Methods: The capability of near infrared fluorophore-labeled and 99mTechnetium- and 111Indium-labeled derivatives of C2Am for imaging tumor cell death, using planar near infrared fluorescence (NIRF) imaging and single photon computed tomography (SPECT) respectively, was evaluated in implanted and genetically engineered mouse models of lymphoma and in a human colorectal xenograft.
Results: The fluorophore labeled C2Am derivative showed predominantly renal clearance and high specificity and sensitivity for detecting low levels of tumor cell death (2-5%). There was a significant correlation (R>0.9, P<0.05) between fluorescently-labeled C2Am binding and histological markers of cell death, including cleaved caspase-3, whereas there was no such correlation with a site-directed mutant of C2Am (iC2Am) that does not bind phosphatidylserine. 99mTc-C2Am and 111In-C2Am also showed favorable biodistribution profiles, with predominantly renal clearance and low non-specific retention in liver and spleen at 24 h after probe administration. 99mTc-C2Am and 111In-C2Am generated tumor-to-muscle ratios in drug-treated tumors of 4.3× and 2.2× respectively at two hours and 7.3× and 4.1× respectively at twenty-four hours after administration.

Exercise details –
Answer from the C2Am imaging passage:
(a) Which imaging method was used with the 99mTechnetium- and 111Indium-labeled derivatives of C2Am?
(b) What is iC2Am?
(c) What tumor-to-muscle ratio did 99mTc-C2Am give in drug-treated tumors at twenty-four hours?
The data that come after this text are not needed.

Dataset entries –
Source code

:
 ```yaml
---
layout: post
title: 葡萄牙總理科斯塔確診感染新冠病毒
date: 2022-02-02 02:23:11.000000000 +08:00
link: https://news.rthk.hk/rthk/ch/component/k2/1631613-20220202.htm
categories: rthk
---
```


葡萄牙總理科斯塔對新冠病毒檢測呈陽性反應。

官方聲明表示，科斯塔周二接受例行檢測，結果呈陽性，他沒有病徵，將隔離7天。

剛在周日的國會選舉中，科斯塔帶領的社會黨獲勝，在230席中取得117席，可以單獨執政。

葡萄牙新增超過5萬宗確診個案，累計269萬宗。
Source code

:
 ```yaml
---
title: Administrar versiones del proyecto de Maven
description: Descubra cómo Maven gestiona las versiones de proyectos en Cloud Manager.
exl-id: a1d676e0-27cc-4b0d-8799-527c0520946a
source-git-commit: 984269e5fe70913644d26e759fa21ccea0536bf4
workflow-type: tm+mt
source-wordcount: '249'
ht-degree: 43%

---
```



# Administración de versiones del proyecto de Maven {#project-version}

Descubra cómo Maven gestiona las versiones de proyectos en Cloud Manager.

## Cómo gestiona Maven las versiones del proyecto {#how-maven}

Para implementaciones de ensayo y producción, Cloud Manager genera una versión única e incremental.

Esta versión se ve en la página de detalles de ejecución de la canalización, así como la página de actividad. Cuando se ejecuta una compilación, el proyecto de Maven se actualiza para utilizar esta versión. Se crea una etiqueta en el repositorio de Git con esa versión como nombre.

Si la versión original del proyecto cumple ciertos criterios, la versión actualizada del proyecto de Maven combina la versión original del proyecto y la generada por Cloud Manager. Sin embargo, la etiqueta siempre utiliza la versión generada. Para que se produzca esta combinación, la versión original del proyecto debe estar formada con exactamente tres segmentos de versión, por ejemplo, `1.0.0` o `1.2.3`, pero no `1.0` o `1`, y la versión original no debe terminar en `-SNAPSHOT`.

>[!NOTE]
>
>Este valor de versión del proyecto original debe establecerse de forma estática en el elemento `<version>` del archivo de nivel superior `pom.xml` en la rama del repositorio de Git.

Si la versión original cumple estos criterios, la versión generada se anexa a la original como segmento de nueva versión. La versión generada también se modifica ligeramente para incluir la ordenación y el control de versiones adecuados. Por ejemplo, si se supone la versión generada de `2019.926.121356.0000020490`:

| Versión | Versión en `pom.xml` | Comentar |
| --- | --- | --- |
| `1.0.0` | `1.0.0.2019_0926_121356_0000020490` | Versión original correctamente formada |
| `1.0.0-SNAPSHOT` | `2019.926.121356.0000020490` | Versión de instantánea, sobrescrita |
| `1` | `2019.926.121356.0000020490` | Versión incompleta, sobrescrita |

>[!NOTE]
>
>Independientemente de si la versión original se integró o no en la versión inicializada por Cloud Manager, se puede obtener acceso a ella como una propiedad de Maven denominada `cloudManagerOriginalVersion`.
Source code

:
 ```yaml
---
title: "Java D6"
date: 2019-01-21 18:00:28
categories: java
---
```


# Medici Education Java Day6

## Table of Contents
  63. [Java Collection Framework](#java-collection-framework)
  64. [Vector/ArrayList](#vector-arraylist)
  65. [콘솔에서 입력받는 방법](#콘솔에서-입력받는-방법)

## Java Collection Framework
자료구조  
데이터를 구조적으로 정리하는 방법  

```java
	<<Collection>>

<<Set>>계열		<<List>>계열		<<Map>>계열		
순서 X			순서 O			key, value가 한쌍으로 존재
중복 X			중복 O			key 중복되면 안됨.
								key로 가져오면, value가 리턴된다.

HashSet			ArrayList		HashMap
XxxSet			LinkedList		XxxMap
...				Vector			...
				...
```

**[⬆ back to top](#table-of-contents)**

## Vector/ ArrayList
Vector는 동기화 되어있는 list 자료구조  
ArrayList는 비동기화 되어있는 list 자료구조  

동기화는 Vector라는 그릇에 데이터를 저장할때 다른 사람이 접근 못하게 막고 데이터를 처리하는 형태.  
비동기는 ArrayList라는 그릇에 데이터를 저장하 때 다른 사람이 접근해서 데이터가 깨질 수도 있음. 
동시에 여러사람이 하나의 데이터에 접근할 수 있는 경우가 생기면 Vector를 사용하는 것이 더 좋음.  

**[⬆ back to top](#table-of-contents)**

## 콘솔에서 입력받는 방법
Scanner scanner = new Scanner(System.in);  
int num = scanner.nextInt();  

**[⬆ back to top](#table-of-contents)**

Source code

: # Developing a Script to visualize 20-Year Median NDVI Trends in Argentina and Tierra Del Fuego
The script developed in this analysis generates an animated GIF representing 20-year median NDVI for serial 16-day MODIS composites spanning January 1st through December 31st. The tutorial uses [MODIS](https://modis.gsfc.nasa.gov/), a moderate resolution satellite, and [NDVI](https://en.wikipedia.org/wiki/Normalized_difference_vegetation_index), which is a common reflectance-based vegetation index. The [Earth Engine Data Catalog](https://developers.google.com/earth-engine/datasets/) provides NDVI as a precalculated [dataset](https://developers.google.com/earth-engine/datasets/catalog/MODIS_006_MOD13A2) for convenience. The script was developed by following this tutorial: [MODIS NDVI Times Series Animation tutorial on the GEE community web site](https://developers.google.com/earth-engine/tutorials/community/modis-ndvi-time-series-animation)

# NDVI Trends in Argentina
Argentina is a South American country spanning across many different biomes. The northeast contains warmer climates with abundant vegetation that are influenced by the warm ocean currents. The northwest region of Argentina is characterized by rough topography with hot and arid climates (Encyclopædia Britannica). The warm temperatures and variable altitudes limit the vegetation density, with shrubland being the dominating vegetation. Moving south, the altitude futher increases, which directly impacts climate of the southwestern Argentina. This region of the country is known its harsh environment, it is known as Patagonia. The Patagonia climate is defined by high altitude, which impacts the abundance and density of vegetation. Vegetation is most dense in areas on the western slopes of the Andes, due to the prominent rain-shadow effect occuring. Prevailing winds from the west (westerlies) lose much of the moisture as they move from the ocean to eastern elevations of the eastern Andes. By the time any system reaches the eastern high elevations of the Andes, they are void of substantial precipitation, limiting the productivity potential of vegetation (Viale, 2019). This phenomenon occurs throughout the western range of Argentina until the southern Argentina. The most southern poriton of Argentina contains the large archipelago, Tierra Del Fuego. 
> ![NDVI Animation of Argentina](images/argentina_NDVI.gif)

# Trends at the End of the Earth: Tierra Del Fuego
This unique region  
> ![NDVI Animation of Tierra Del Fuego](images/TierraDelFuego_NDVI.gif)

Reply to the exercise –
(a) Single photon computed tomography (SPECT).
(b) A site-directed mutant of C2Am that does not bind phosphatidylserine.
(c) 7.3×.